| What is being asked |
Retype all of the lines below character for character, and leave the pictures out of your answer.

Extracted text data from the pages

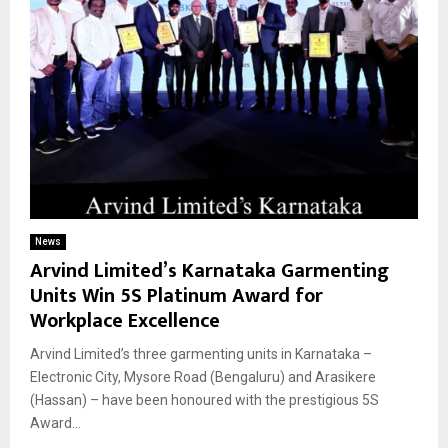
News
Arvind Limited’s Karnataka Garmenting
Units Win 5S Platinum Award for
Workplace Excellence
Arvind Limited’s three garmenting units in Karnataka –
Electronic City, Mysore Road (Bengaluru) and Arasikere
(Hassan) – have been honoured with the prestigious 5S
Award...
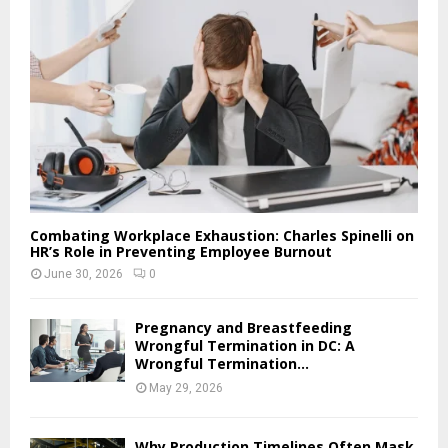
Combating Workplace Exhaustion: Charles Spinelli on
HR’s Role in Preventing Employee Burnout
June 30, 2026
0
Pregnancy and Breastfeeding
Wrongful Termination in DC: A
Wrongful Termination...
May 29, 2026
Why Production Timelines Often Mask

| Response area |
News
Arvind Limited’s Karnataka Garmenting
Units Win 5S Platinum Award for
Workplace Excellence
Arvind Limited’s three garmenting units in Karnataka –
Electronic City, Mysore Road (Bengaluru) and Arasikere
(Hassan) – have been honoured with the prestigious 5S
Award...
Combating Workplace Exhaustion: Charles Spinelli on
HR’s Role in Preventing Employee Burnout
June 30, 2026
0
Pregnancy and Breastfeeding
Wrongful Termination in DC: A
Wrongful Termination...
May 29, 2026
Why Production Timelines Often Mask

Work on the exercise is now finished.